The first students in two brand-new master’s degree programs in human genetics have now arrived at Keck Graduate Institute (KGI). Their enrollment signals that the academic programs have passed critical milestones, including the most important: approval by the necessary accrediting bodies.
The Master of Science in Human Genetics and Genetic Counseling was the first to gain accreditation. The Western Association of Schools and Colleges (WASC), the organization responsible for reviewing California academic programs and institutions, approved this program in early 2018. Accreditation from the Accreditation Council for Genetic Counseling followed on Feb. 1—the same day the program’s student admission process closed.
“Our professional accreditation council is entirely made up of volunteers, and they’re moving at incredible speed without sacrificing standards. I appreciate this and believe it’s important and deserved to say that they were amazing to work with during the accreditation process,” says Professor of Practice Ashley Mills, director of KGI’s new genetic counseling program.
It helped that KGI had thoroughly addressed all aspects of the program before submitting the application to the accrediting council.
“They saw that we had a good plan and could clearly map core professional competencies to the curriculum,” explains Mills, noting that KGI had also developed affiliation agreements with genetic counseling practice sites and demonstrated strong institutional support for the program.
The second of the new master’s degree programs housed in KGI’s School of Pharmacy and Health Sciences, the Master of Science in Human Genetics and Genomic Data Analytics, has earned accreditation from WASC. This is the only organization whose approval was required because there is no accreditation agency specific to the genomics field.
“Ours is the first program of its kind that we know of. There are a lot of genetics programs, but the clinical genomics aspect is novel,” says Assistant Professor Barbara Fortini, who serves as program coordinator.
“Traditionally, you either studied genetics or computer science, but not both. Our program was designed from the ground up to meet the demands of the growing genomics industry.”
Though the program is unique, Fortini says the accreditation process was straightforward because the two genetics programs have half their coursework in common. With the genetic counseling program already approved by WASC, an expedited review was possible.

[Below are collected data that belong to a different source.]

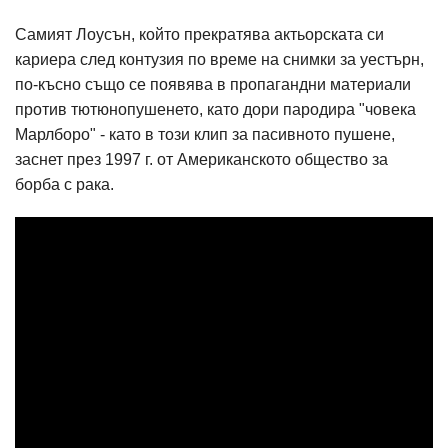
Самият Лоусън, който прекратява актьорската си
кариера след контузия по време на снимки за уестърн,
по-късно също се появява в пропагандни материали
против тютюнопушенето, като дори пародира "човека
Марлборо" - като в този клип за пасивното пушене,
заснет през 1997 г. от Американското общество за
борба с рака.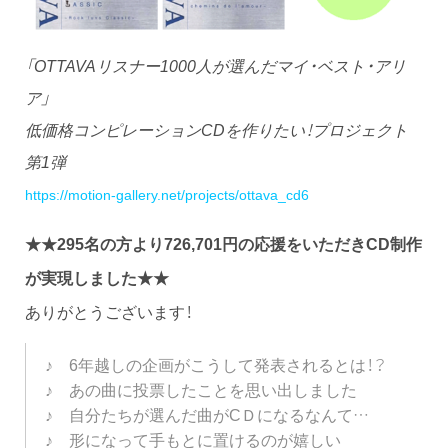
「OTTAVAリスナー1000人が選んだマイ・ベスト・アリ
ア」
低価格コンピレーションCDを作りたい！プロジェクト
第1弾
https://motion-gallery.net/projects/ottava_cd6
★★
295名の方より726,701円の応援をいただきCD制作
が実現しました★★
ありがとうございます！
♪ 6年越しの企画がこうして発表されるとは！？
♪ あの曲に投票したことを思い出しました
♪ 自分たちが選んだ曲がCＤになるなんて…
♪ 形になって手もとに置けるのが嬉しい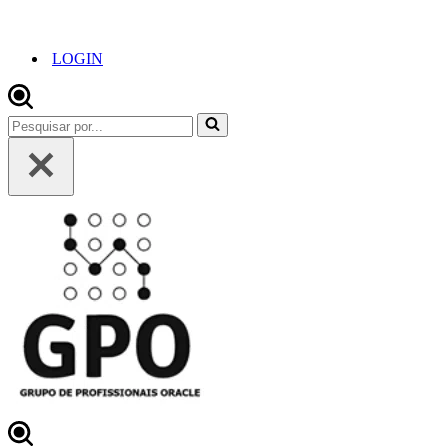
LOGIN
Pesquisar
por...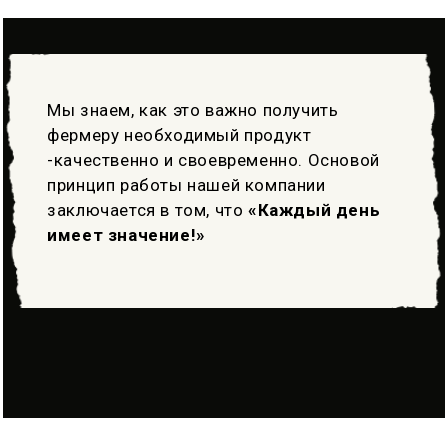
Мы знаем, как это важно получить
фермеру необходимый продукт
-качественно и своевременно. Основой
принцип работы нашей компании
заключается в том, что
«Каждый день
имеет значение!»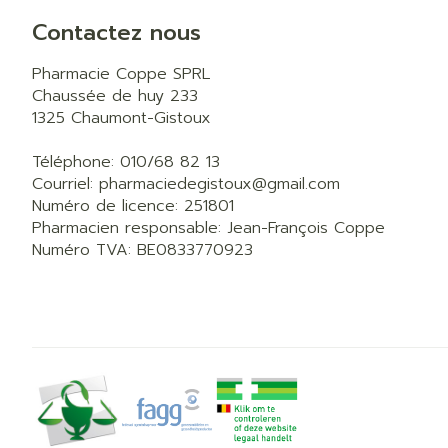
Contactez nous
Pharmacie Coppe SPRL
Chaussée de huy 233
1325
Chaumont-Gistoux
Téléphone:
010/68 82 13
Courriel:
pharmaciedegistoux@
gmail.com
Numéro de licence:
251801
Pharmacien responsable:
Jean-François Coppe
Numéro TVA:
BE0833770923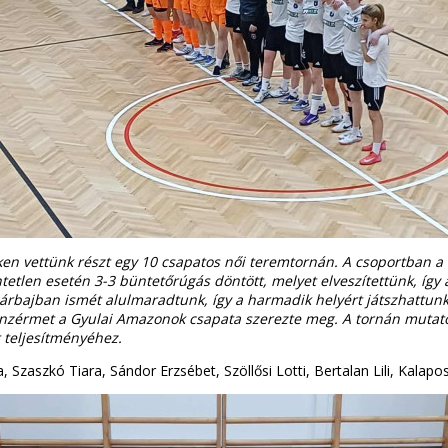
éken vettünk részt egy 10 csapatos női teremtornán. A csoportban 
öntetlen esetén 3-3 büntetőrúgás döntött, melyet elveszítettünk, í
őpárbajban ismét alulmaradtunk, így a harmadik helyért játszhattu
onzérmet a Gyulai Amazonok csapata szerezte meg. A tornán mutatot
 teljesítményéhez.
a, Szaszkó Tiara, Sándor Erzsébet, Szöllősi Lotti, Bertalan Lili, Kalap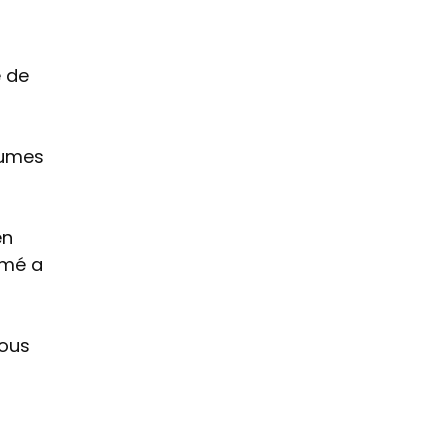
e de
gumes
en
rmé a
nous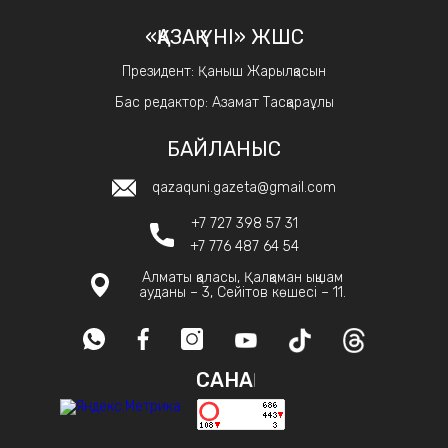
«ҚАЗАҚ ҮНІ» ЖШС
Президент: Қаныш Жарылқасын
Бас редактор: Азамат Тасқараұлы
БАЙЛАНЫС
qazaquni.gazeta@gmail.com
+7 727 398 57 31
+7 776 487 64 54
Алматы қаласы, Қалқаман ықшам
ауданы – 3, Сейітов көшесі – 11.
САНАҚ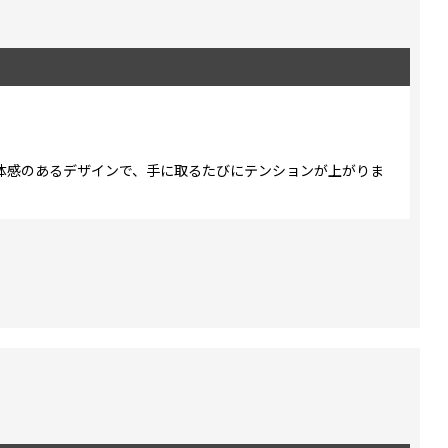
体感のあるデザインで、手に取るたびにテンションが上がりま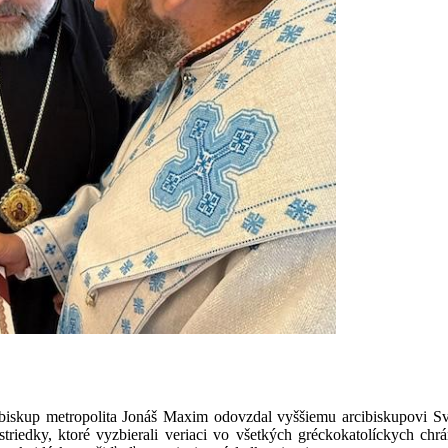
iskup metropolita Jonáš Maxim odovzdal vyššiemu arcibiskupovi Svi
riedky, ktoré vyzbierali veriaci vo všetkých gréckokatolíckych ch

“We had to describe the genomics program, our curriculum goals, how we will measure success, and the experiences students will have,” explains Fortini. “A lot was based on the success of KGI. Many of the classes were already in place; we were just adding specialized classes. We were also able to capitalize on KGI’s connections to industry.”
Speaking specifically about the program in genetic counseling, Mills notes, “There’s a great sense of pushing the boundaries while maintaining the traditional and professional, so the program fits within the KGI umbrella. This is a really innovative place with a lot of forward thinking.”
KGI’s conception of the programs clearly appeals to students: Both programs met their first-year enrollment goals. The genetic counseling program welcomed 14 students, while the genomics program has a cohort of eight students.